For Spotify the multiple history files are not sorted by timestamp, so each file will have listens from random time and date between when I created my account and now, rather than file 1 being my oldest listens, then file2, etc.
vardhan_ joined the channel
Hard to keep track of what I already imported, in that case
suvid[m]
but like when we encounter each listen, we just check if it belongs in the date range and if it does, send it to the rabbitmq queue
i was thinking of this
kellnerd[m]
Interesting, the Spotify exports which I have seen so far had listens ordered by time, with the year(s) as part of the filenames 👀
monkey[m]
suvid[m]: Yes, that's the filtering I expect.
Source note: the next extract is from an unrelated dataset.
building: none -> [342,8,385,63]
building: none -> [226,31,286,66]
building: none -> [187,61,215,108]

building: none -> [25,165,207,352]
But then if I put a limit datetime, once the import is finished how will I remember what that limit was that I set before importing that specific file?
suvid[m]
monkey[m]: can we just store the start and end datetime stamps in the user data imports model?
and have status and progress normally
monkey[m]
I haven't followed what the structure or storage of this metadata would look like, I'm afraid, so don't really have an answer for you there. just here to explain why those timestamps should be saved somewhere
suvid[m]
okay yea
so the problem indicated is basically keeping track of timestamps right?
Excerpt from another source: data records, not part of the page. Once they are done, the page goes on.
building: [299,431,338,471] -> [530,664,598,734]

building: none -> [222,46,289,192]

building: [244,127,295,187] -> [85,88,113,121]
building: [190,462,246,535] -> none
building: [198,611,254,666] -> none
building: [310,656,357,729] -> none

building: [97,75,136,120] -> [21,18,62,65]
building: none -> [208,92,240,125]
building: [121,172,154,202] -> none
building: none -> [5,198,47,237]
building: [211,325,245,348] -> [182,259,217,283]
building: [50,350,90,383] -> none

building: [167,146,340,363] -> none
i believe we should just simply store the timestamps in the model
and maybe last imported listen to show to user on the UI as progress
lucifer what do you suggest?
can i add fields from_date and to_date
with from_date having default value in the 1900s and to value to current date?
* can i add fields from_date and to_date
with from_date having default value in the year 1900s and to value to current date?
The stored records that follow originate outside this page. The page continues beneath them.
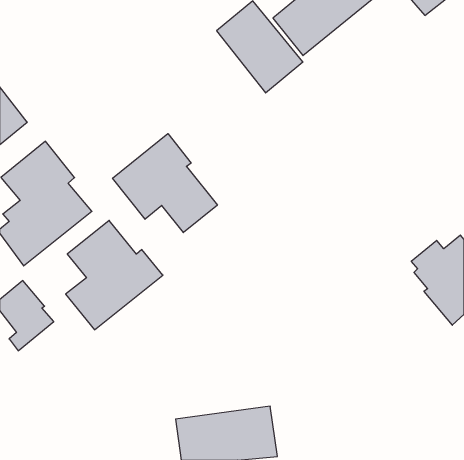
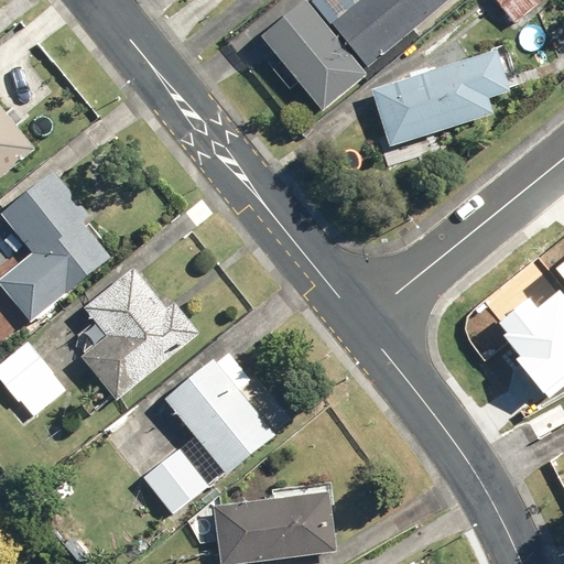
building: none -> [371,50,511,145]
building: [113,134,217,233] -> none
building: none -> [166,362,276,477]
building: none -> [145,447,208,510]

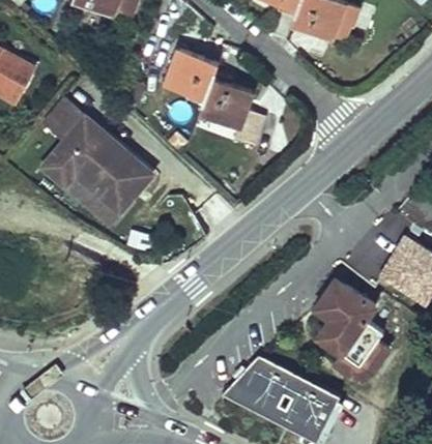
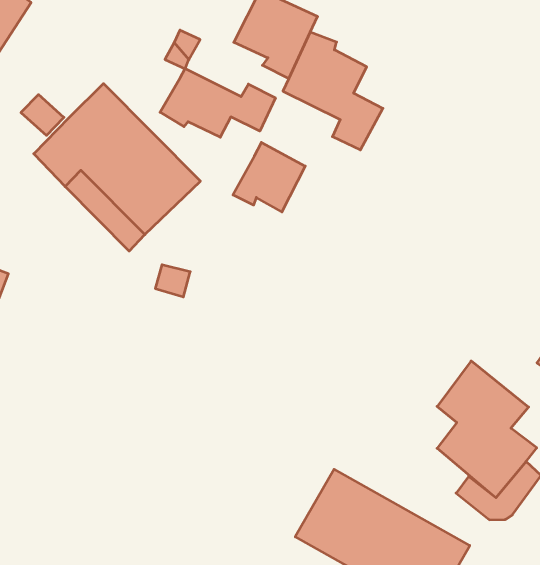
building: [44,99,83,141] -> none
building: none -> [160,69,275,137]
building: none -> [233,142,305,212]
suvid[m] sent a sql code block: https://matrix.chatbrainz.org/_matrix/media/v3/download/chatbrainz.org/kcHfoiAFNasmxJnHvCgpCXuw
does this seem fine now?
lucifer[m]
<suvid[m]> "lucifer what do you suggest?" <- I'll read the backlog in a while and respond.
suvid[m]
<lucifer[m]> "I'll read the backlog in a while..." <- oh ok
let's wrap up with the schema part quickly
I believe the part after it should be rather straightforward :)
vardhan_ has quit
vardhan joined the channel
lucifer[m]
suvid, monkey: i'd like to reuse this table to support imports of liked tracks and playlists as well in future from files. i guess from_date and to_date are common in that respect so make sense to create separate columns for them. let's move uploaded filename inside metadata because it will be only needed to show on frontend.
m.amanullah7: I think the issue in your code is that you don't the client id and client secret in the database after generating them. so you create one app in the authorize url code and another while fetching the access token. that is incorrect. you need to store the app details when generated in the database.
Refactor your database schema in this way, funkwhale_servers: host_url, client_id, client_secret, scopes, created.
holycow23: you do have some code to store the data in couchdb, so i think it should be there. you can port forward 5984 port and view couchdb manually.
i think the code on wolf is outdated so the stats data still has time brackets instead of hours. check and confirm you can see this data. then update the code and regenerate the stats.